8. The present case is also clearly distinguishable from such cases as that of Bansi v. Girdhar Lal A.W.N. (1894) 143. it is an old and we think a reasonable practice to provide that redemption shall take place only in the Khali fasli in the month of Jeth when the crops are off the ground. The mortgagor is allowed a month in which to redeem the mortgage and if he fails to redeem within the month, he must wait till the following year. We have also seen mortgages in which it was provided that if the mortgagor did not redeem during the Khali fasli immediately following the expiry of the term fixed, he should not be entitled to redeem till after the expiry of several more years. Such provisions have often been enforced. But to give a man one day only in 80 years on which he may redeem is to make difficulties for him far greater than are to be found [in cases like Bansi v. Girdhar Lal A.W.N. (1894) 143. or the other cases to which we have referred.
9. There remains to be considered the case of Rambaran Singh v. Ramker Singh 10 Ind. Cas. 243. decided by this Court. In that case the mortgage was made on June 3rd 1895 and provided that the mortgagor might redeem on Jeth Sudi Puranmashi 1315 fasli i, e., a little over 13 years after the date of the mortgage and that if the mortgagor failed to redeem on that date, the mortgagee would be entitled to retain possession for another term of 13 years. This Court held that the provision should be enforced. Section 83 of the Transfer of Property Act had been passed before that mortgage was made, a provision which has made the redemption of mortgages much easier than before, but there was no such provision in force when the mortgage now in suit was made. The consequences of failure to redeem that mortgage on the day fixed were much less serious than in the case before us and in that case the mortgagor was to have an unfettered right to redeem at the end of 26 years, a period much shorter than the first term fixed by the mortgage now in suit. On these grounds that case may if necessary be distinguished from the present one.

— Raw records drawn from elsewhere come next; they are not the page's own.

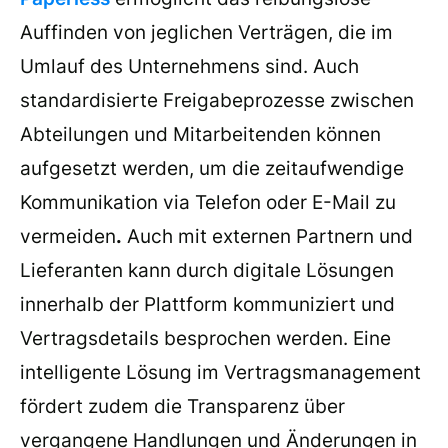
Auffinden von jeglichen Verträgen, die im
Umlauf des Unternehmens sind. Auch
standardisierte Freigabeprozesse zwischen
Abteilungen und Mitarbeitenden können
aufgesetzt werden, um die zeitaufwendige
Kommunikation via Telefon oder E-Mail zu
vermeiden
.
Auch mit externen Partnern und
Lieferanten kann durch digitale Lösungen
innerhalb der Plattform kommuniziert und
Vertragsdetails besprochen werden. Eine
intelligente Lösung im Vertragsmanagement
fördert zudem die Transparenz über
vergangene Handlungen und Änderungen in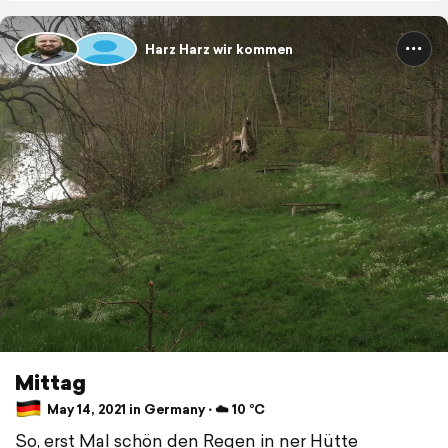
Harz Harz wir kommen
Mittag
May 14, 2021 in Germany ⋅ ☁️ 10 °C
So, erst Mal schön den Regen in ner Hütte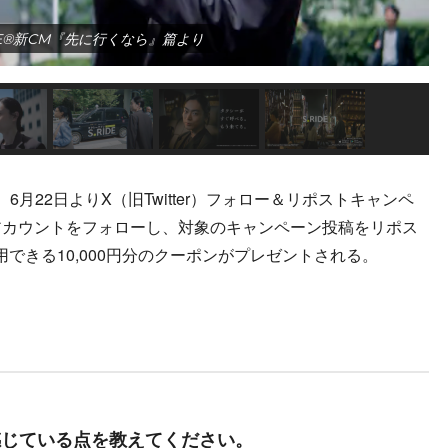
IDE®新CM『先に行くなら』篇より
月22日よりX（旧Twitter）フォロー＆リポストキャンペ
Xアカウントをフォローし、対象のキャンペーン投稿をリポス
利用できる10,000円分のクーポンがプレゼントされる。
に感じている点を教えてください。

10. But it is impossible to lay down a hard and fast rule as to what should and what should not be regarded as an improper restraint or fetter on the right of redemption. The decision in each case must depend upon its own circumstances. We are satisfied that the provision for redemption in the present instance was designed to make redemption very difficult if not impossible. The stipulation that the mortgage should not be redeemed with borrowed money, which is admittedly invalid, shows that the mortgagee intended to place every obstacle in the way of redemption.
11. The provision that redemption may take place on one day only in the course of 80 years is most oppressive. Many circum-stances might easily prevent redemption on that day, for example the illness of the mortgagor, the absence of the mortgagee, or the impossibility of discovering on account of. the recent death of either mortgagor or mortgagee what persons were entitled to redeem or to receive the mortgage money. The shorter the time during which the money is to be paid the more difficult does redemption become. It was conceded in argument that a provision making redemption possible only during two or three hours on a particular day during a long term of years should not be enforced. In our opinion the lower Appellate Court was right in refusing to enforce the provision for redemption in this case. We dismiss the appeal with costs.